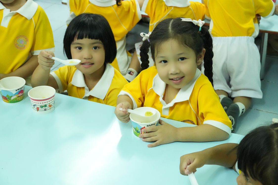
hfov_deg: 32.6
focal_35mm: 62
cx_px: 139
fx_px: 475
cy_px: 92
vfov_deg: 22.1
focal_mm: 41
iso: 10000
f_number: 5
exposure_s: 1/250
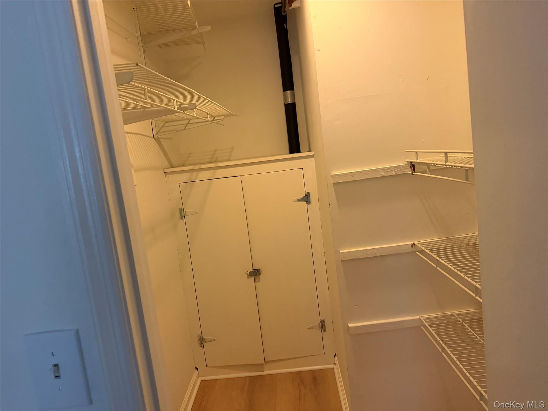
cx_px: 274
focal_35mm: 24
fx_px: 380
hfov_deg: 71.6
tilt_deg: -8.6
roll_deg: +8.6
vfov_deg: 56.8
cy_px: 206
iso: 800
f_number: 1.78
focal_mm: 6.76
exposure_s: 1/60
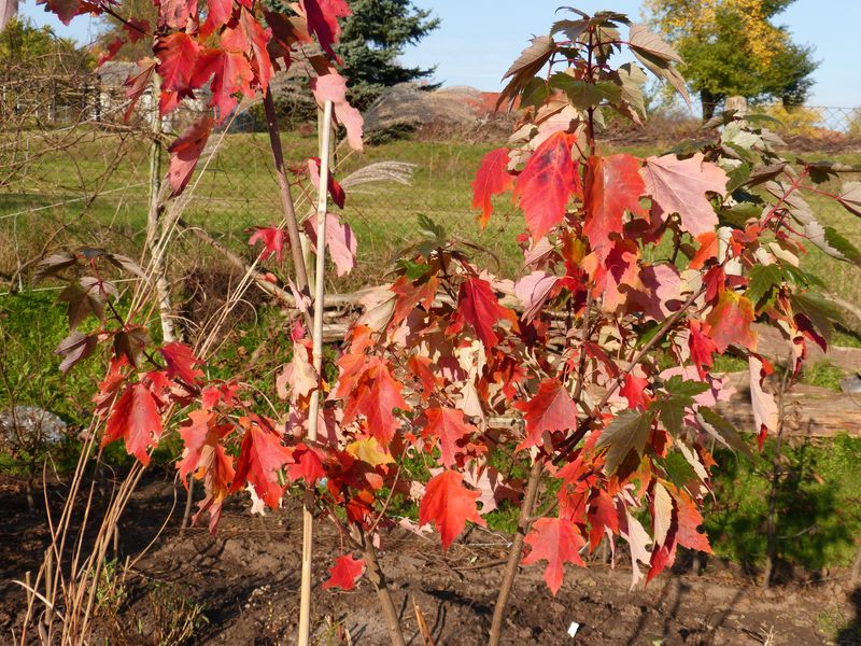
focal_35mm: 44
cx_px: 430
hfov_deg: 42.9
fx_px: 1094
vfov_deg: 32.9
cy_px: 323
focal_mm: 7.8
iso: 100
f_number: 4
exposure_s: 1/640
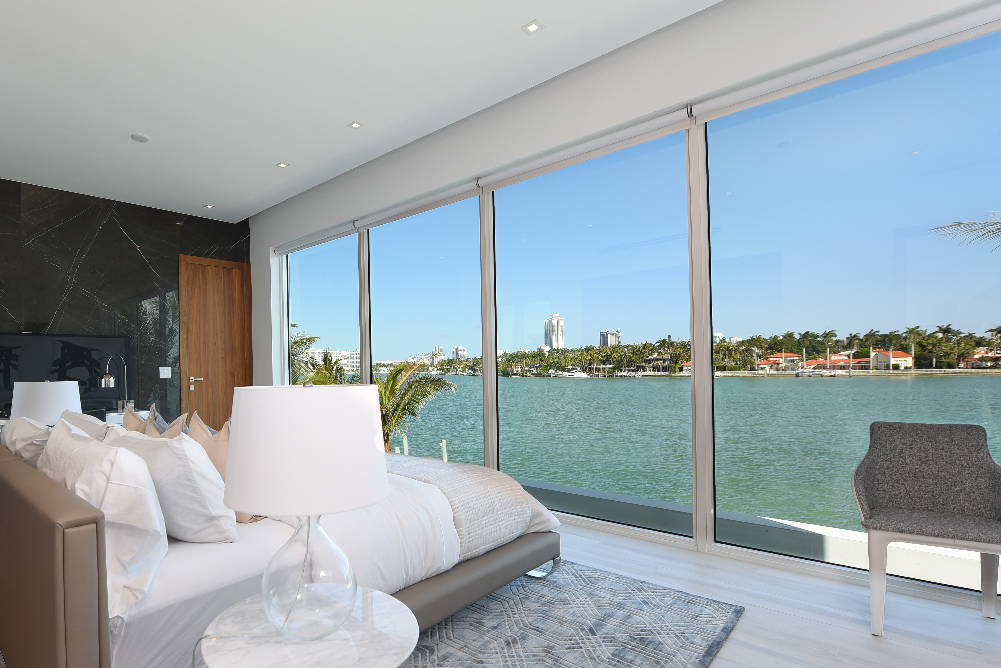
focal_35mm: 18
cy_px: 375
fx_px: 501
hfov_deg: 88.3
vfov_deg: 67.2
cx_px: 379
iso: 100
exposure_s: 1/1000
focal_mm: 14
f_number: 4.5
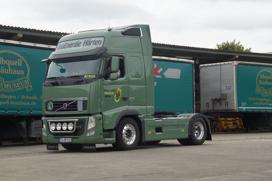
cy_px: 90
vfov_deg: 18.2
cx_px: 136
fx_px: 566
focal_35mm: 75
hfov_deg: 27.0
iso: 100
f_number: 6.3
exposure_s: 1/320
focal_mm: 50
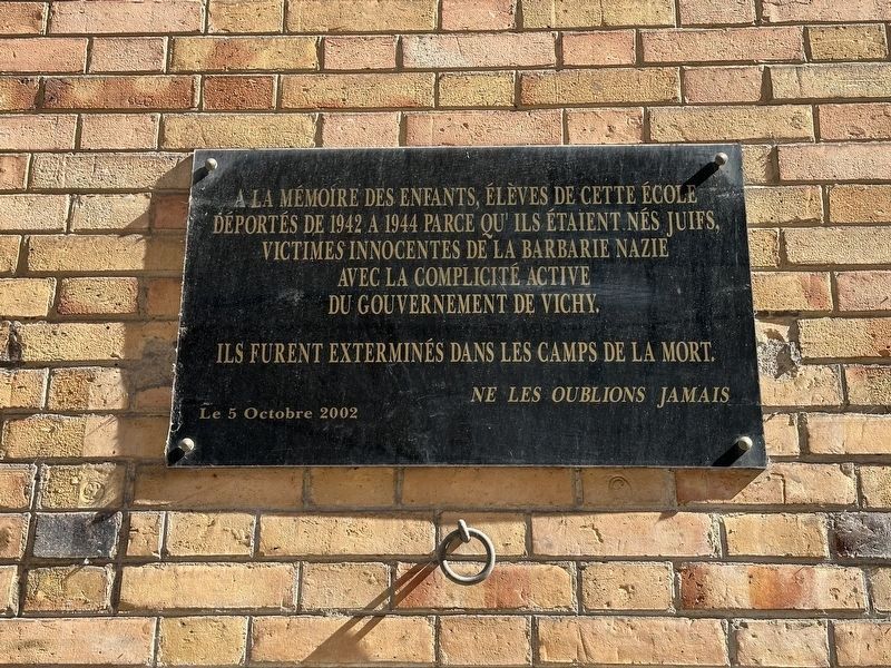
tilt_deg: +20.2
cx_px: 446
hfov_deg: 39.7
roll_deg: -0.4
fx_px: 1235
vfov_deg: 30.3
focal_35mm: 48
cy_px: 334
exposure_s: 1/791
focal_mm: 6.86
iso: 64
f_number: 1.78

* * *

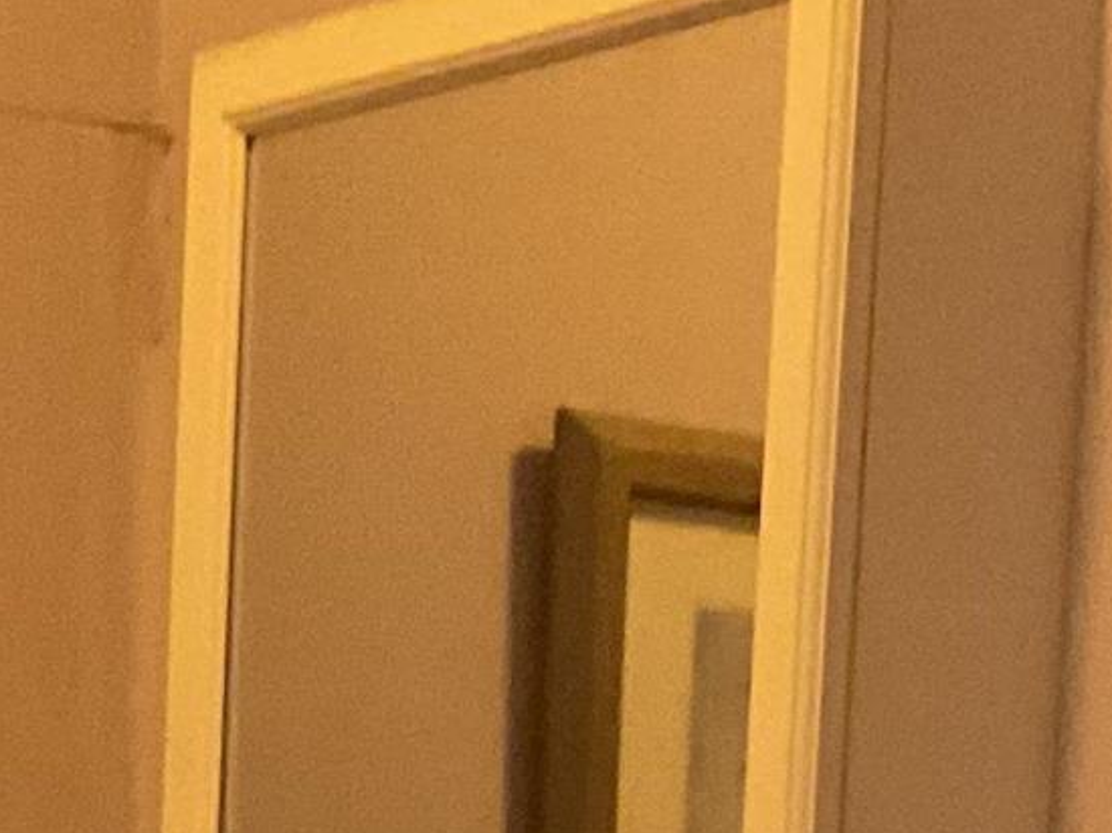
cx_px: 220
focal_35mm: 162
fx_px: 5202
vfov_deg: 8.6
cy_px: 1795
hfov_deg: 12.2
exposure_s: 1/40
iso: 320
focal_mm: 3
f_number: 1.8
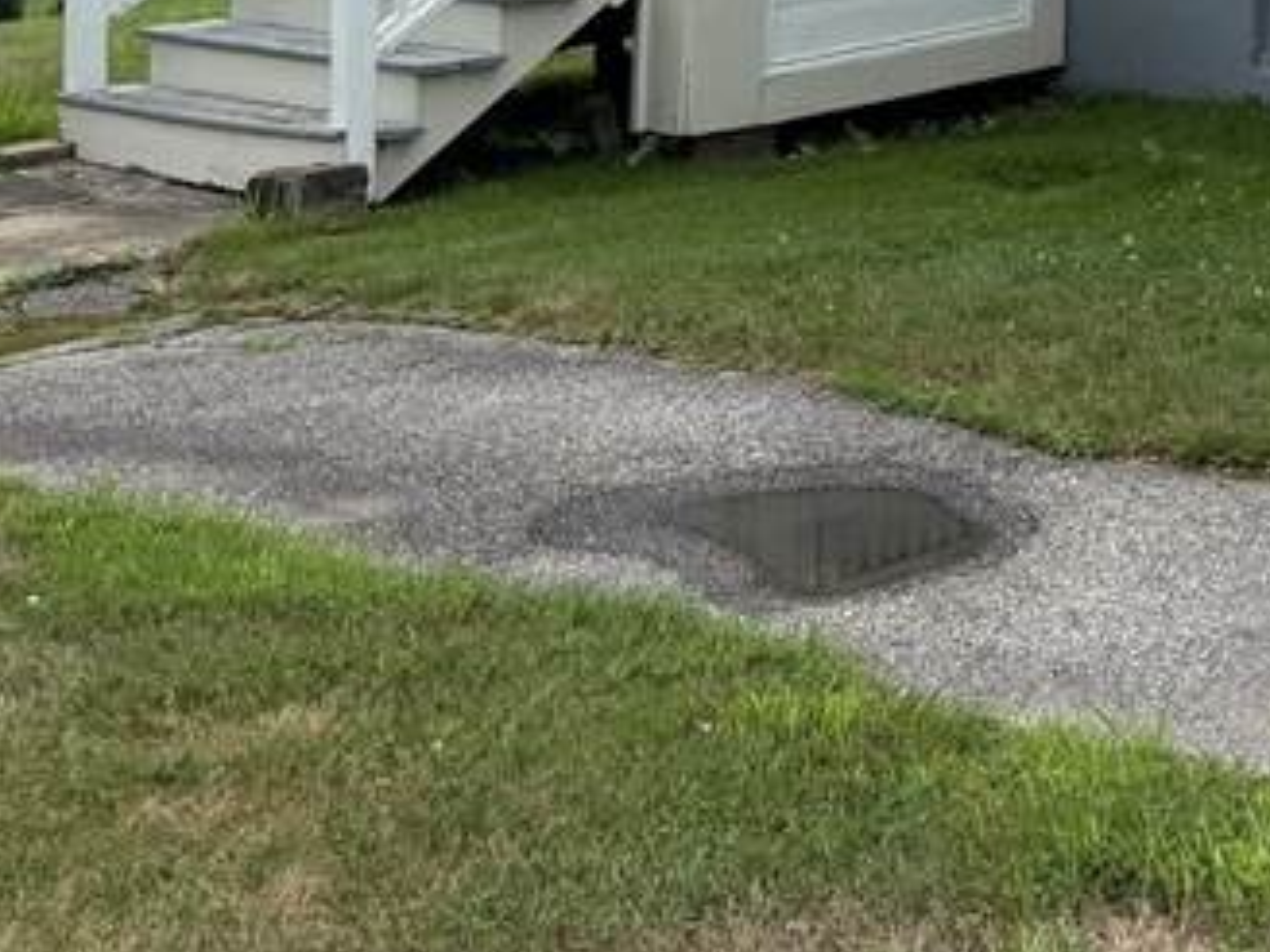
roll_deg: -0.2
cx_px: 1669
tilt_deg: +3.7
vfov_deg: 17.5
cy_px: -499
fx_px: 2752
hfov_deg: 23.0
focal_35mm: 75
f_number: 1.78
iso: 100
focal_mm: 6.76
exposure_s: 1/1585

→ **Task details**
Using the entries above, return exactly the lines from the line with "fx_px: 2752" to the line with "exposure_s: 1/1585", counting both of those lines.

→ **Task result**
fx_px: 2752
hfov_deg: 23.0
focal_35mm: 75
f_number: 1.78
iso: 100
focal_mm: 6.76
exposure_s: 1/1585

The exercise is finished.